If vendors want to appeal to brands who might otherwise build their marketing technology stack internally or win in the highly competitive “martech wars”, Scollans has a few key recommendations.

  • Clear articulation of capabilities delivered: Vendors need to be more transparent, earlier in the process, on exactly what the tools can and cannot do to help organizations meet their capability needs.
  • Have a robust onboarding package: It is essential for technology vendors to work closely with an organization during the first couple of months of implementation. Documentation, training, and even support with the change management process are all critical for successful implementation.
  • Be honest about what support you can provide and what skills the customer needs: A tool is only helpful if it is being utilized. I have encountered some smaller companies unable to receive basic support from their vendors. Vendors need to be up front with their clients about the type of support they can realistically provide. Vendors who cannot provide comprehensive support should state this clearly, so brands understand, before they purchase the tool, that they likely need to have a technology resources inhouse and / or a freelance support.
  • Embrace Open: No single vendor can provide the capabilities an organization needs.  APIs and ease of integration are critical.

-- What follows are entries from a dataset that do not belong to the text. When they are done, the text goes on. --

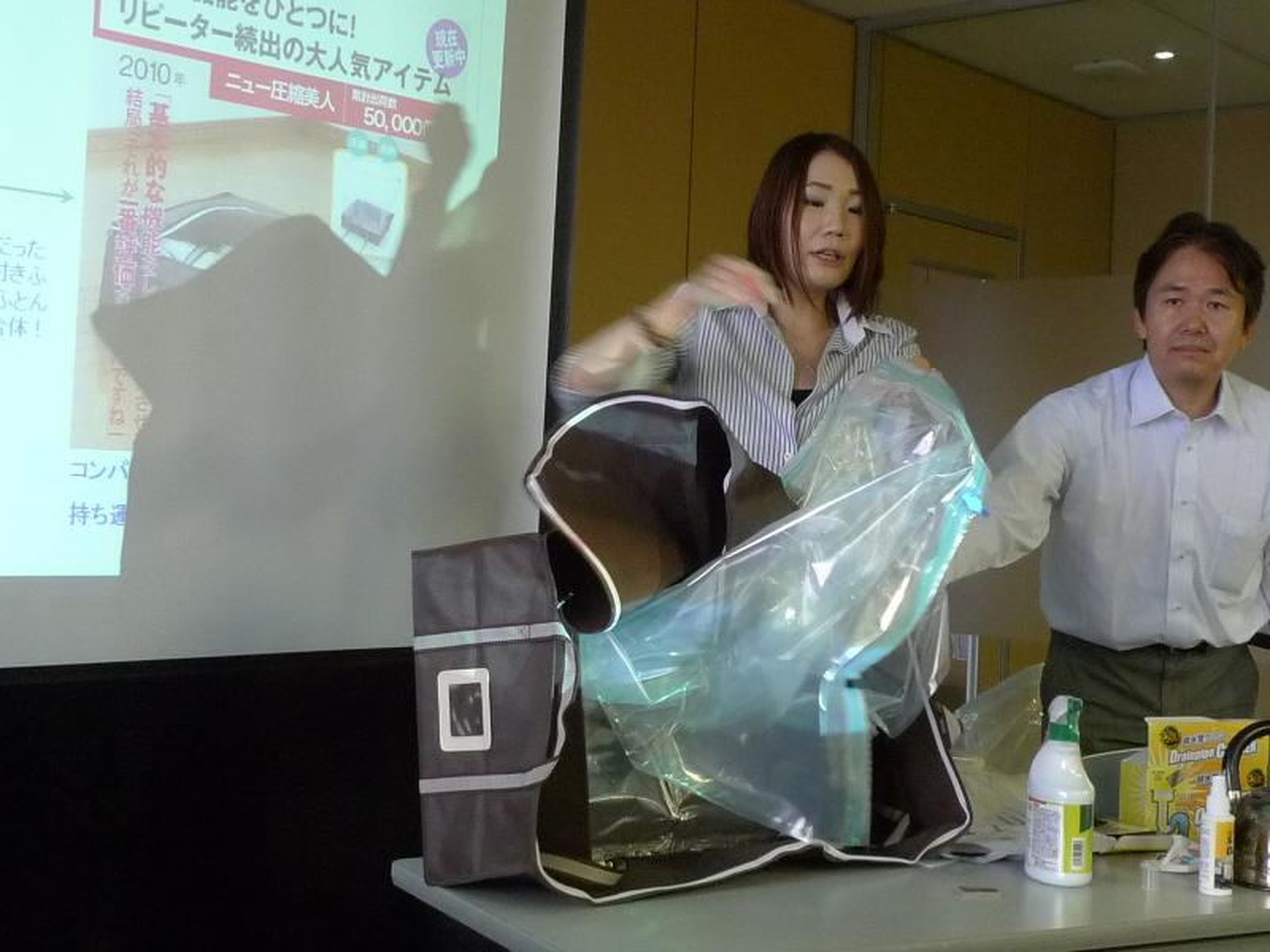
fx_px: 1834
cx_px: 635
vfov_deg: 29.1
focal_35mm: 50
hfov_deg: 38.2
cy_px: 476
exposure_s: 1/13
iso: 400
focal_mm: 5.9
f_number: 6.3
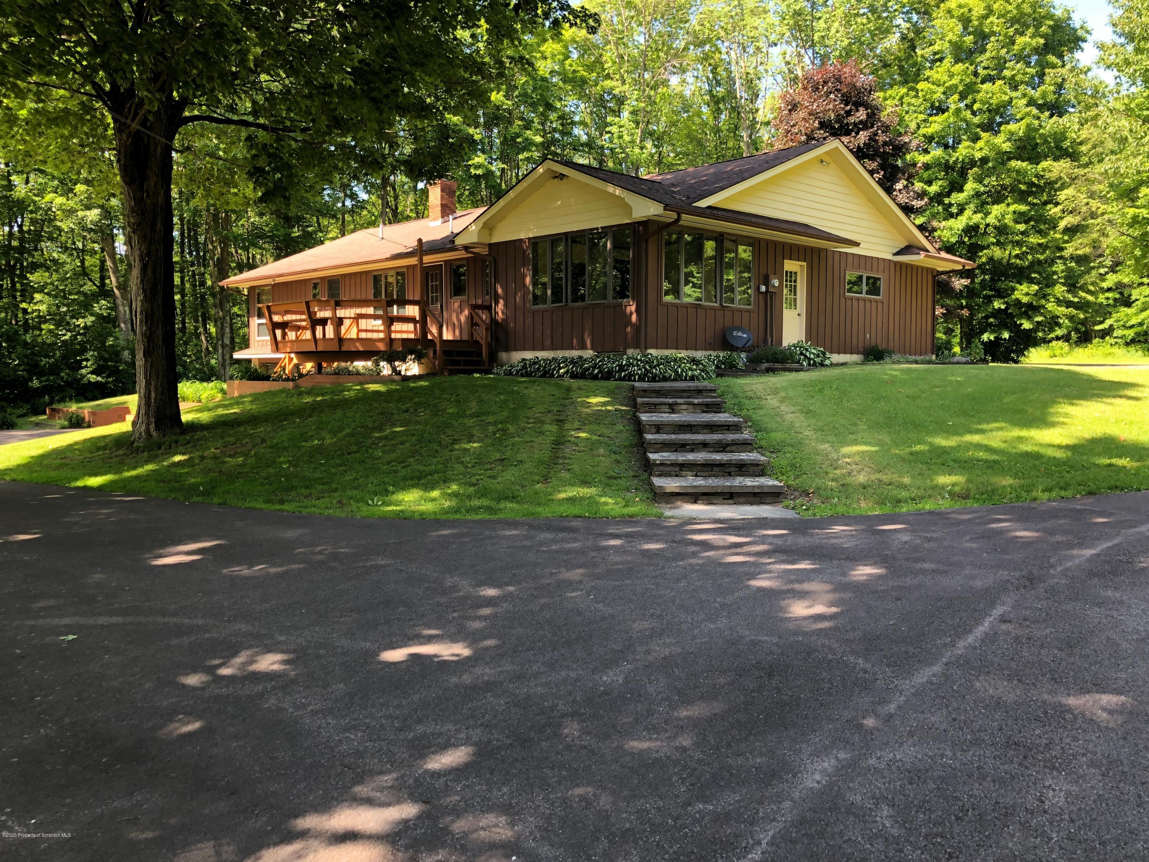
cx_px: 574
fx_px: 929
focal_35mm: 28
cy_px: 431
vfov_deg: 49.7
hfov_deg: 63.4
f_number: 1.8
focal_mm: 3.99
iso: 40
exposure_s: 1/120
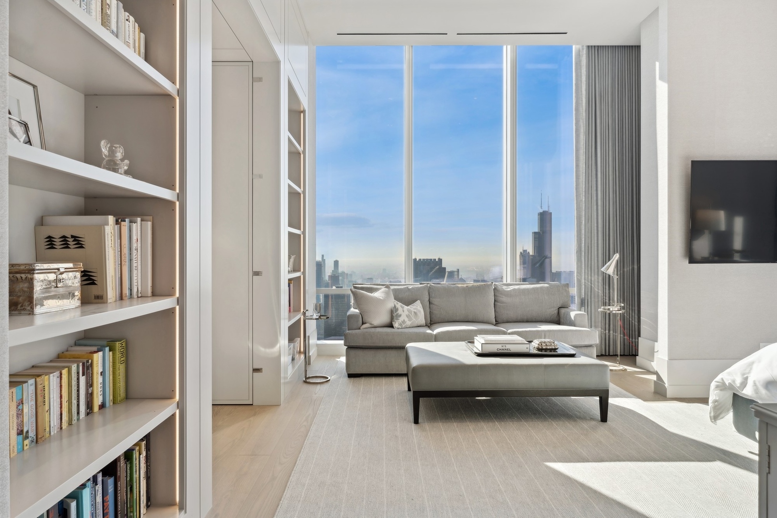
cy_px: 259
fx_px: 475
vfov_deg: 57.2
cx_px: 388
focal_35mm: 22
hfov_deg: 78.6
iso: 200
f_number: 8
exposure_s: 1/320
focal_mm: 22
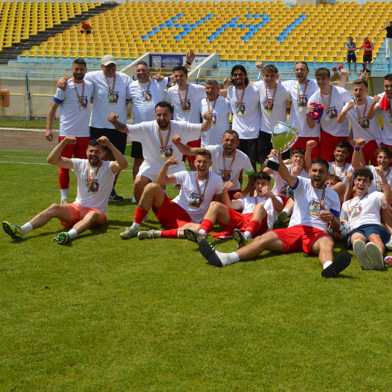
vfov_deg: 31.8
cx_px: 333
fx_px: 689
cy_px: 188
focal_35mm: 54
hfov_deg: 30.7
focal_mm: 23
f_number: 9
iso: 100
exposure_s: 1/320
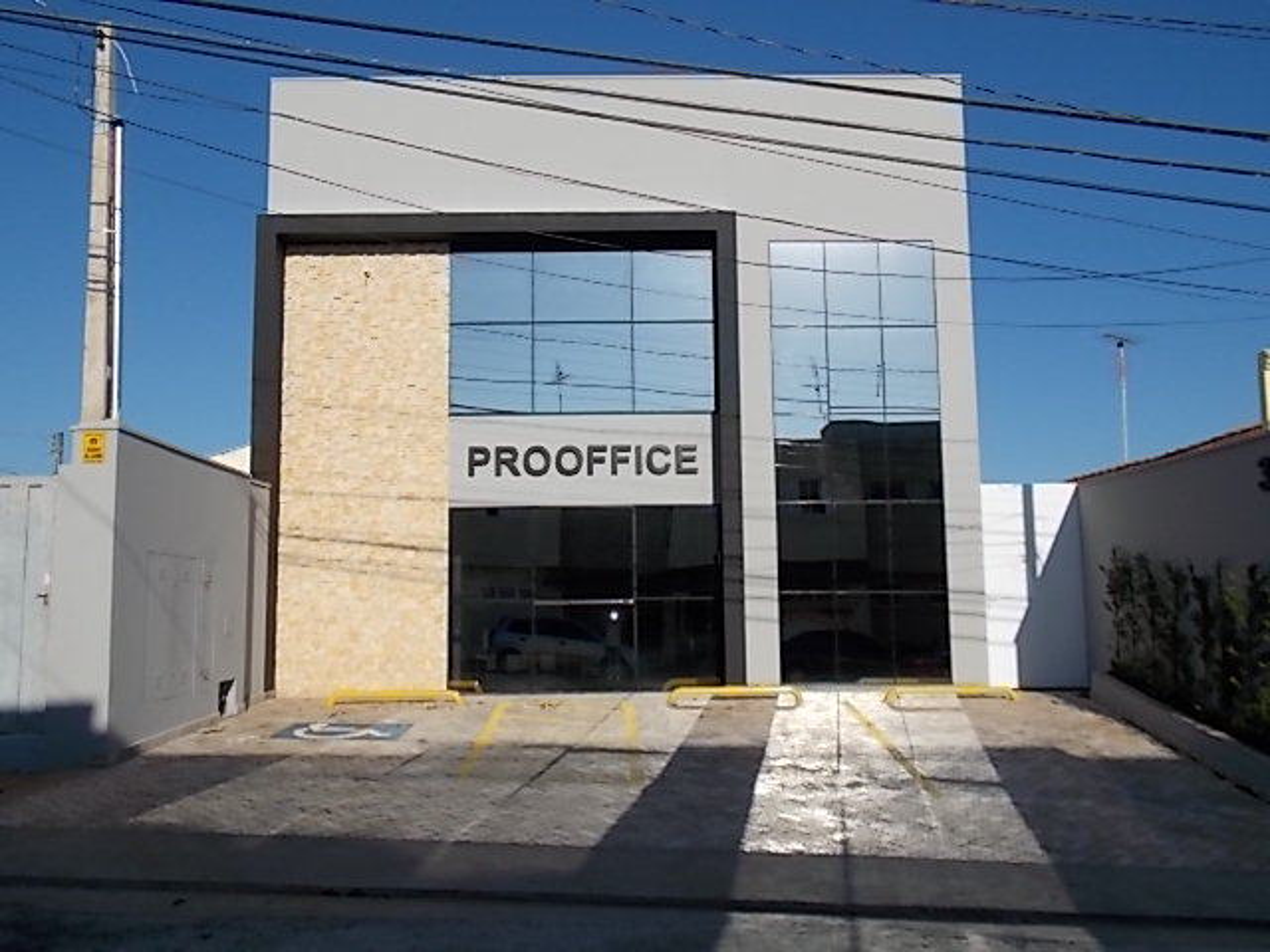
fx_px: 1101
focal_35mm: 30
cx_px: 635
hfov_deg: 60.0
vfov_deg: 46.8
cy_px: 476
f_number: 10.6
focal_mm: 5.3
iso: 80
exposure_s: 1/160
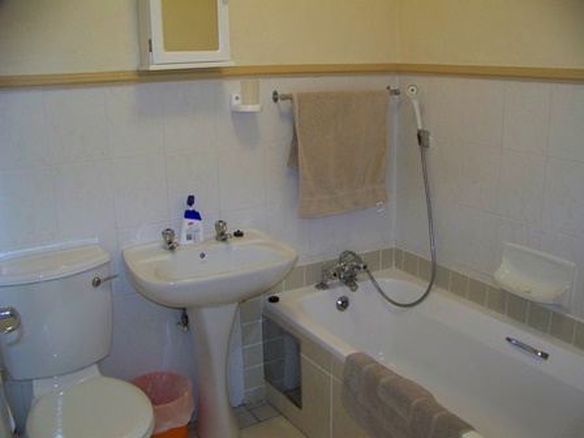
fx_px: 607
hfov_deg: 51.4
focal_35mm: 36
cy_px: 219
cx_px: 292
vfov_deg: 39.7
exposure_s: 1/30
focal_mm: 5.85
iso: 200
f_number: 2.8
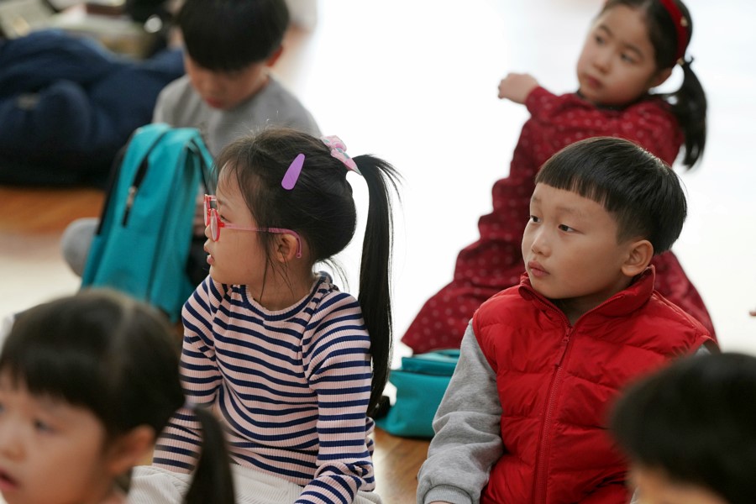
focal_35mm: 163
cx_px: 378
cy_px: 252
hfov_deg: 12.6
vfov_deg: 8.4
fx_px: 3423
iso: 1600
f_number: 4
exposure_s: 1/200
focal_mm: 163
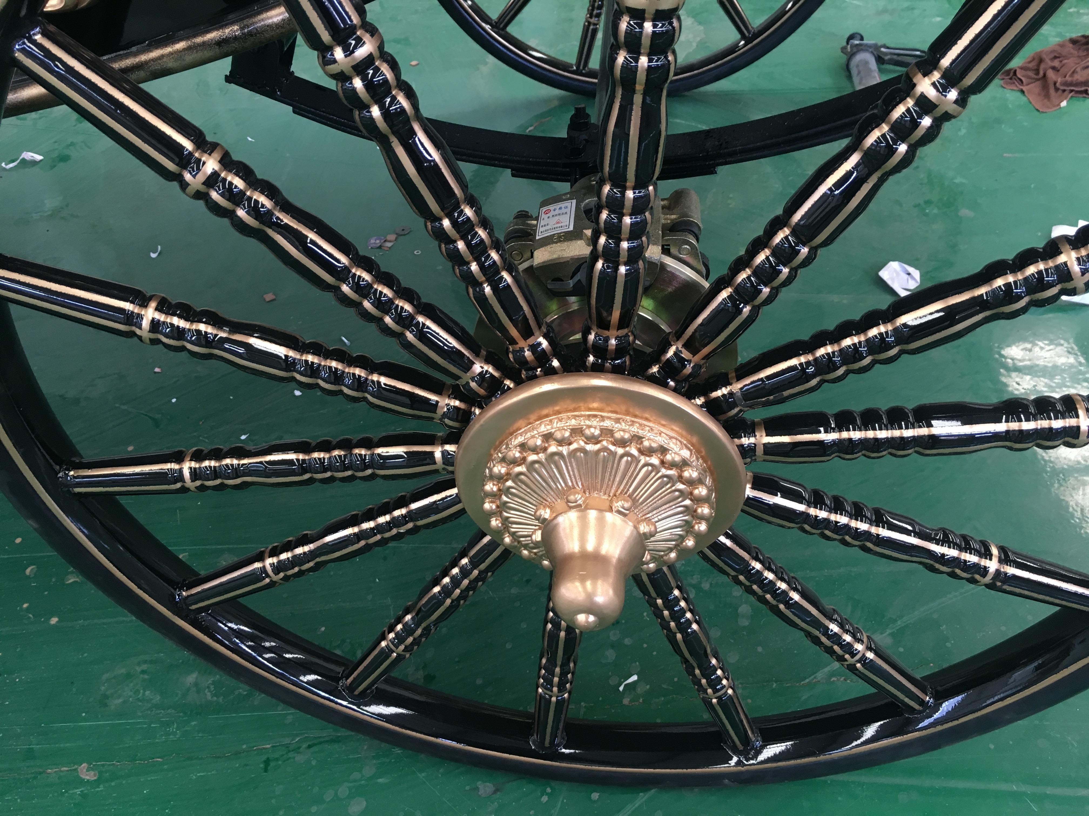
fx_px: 912
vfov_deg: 48.2
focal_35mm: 29
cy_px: 408
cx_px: 544
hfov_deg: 61.7
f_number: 2.2
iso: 100
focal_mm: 4.15
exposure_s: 1/33
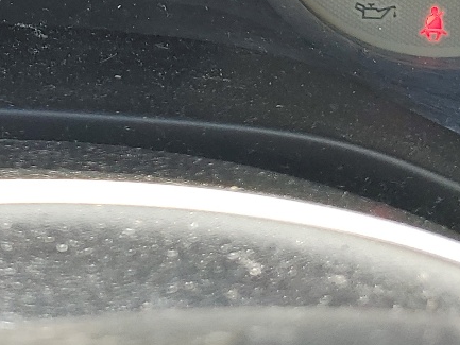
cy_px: -290
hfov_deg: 20.0
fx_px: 1276
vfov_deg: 13.7
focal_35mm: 96
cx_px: 40
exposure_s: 1/500
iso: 50
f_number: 1.5
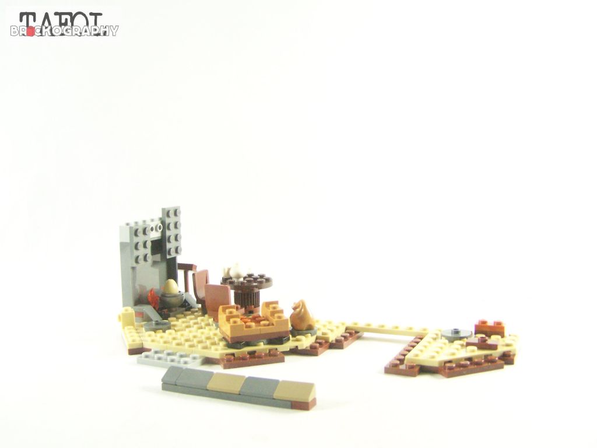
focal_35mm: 38
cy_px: 224
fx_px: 655
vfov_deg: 37.7
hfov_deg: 49.0
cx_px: 298
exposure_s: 1/60
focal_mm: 6.3
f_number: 3.2
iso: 400
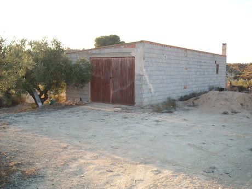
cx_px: 126
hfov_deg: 42.9
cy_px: 94
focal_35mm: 44
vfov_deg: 32.9
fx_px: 320
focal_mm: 7.1
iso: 64
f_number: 3.1
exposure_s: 1/129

The 2019 Gartner CMO survey shows a year on year decrease in martech spend. Scollans believes this is because a lot of brands are under-utilizing their current tech stack. In the long run, it will benefit vendors to focus on adoption as much as they focus on attracting new clients.

The future of martech

Scollans has several interesting predictions for the future of martech:

  • The rise of customer data platform (CDP): There is a lot of excitement around developments in customer data technologies that promise single customer view that integrates cross channel experience with CRM. How these technologies shake out and which companies emerge leading the pack will be an inflection point in marketing technology.
  • Tool and capability overlap: Scollans noted that in the long term, martech companies will need to clearly differentiate their offerings to avoid confusing customers with products that have overlapping capabilities. This may require sunsetting certain products and merging others.
  • Mergers and Acquisitions: Scollans noted the recent acquisition of Marketo by Adobe and expects to see the big enterprise solutions continue to acquire leading vendors. “We are also starting to see this trend among best in breed tools like the recent acquisition of Percolate by Seismic,” says Scollans. “Seismic and Percolate have complementary capabilities that are quite powerful together.”
  • Open ecosystems: Scollans pointed out that martech ecosystems will become more open and easier to integrate. Marketing Technology needs to integrate with other technologies within an organization.

Says Scollans, “We’re going to see many organizations adding more tools into their tech stack as these tools become easier and easier to integrate. Stack design will become even more important in the future.”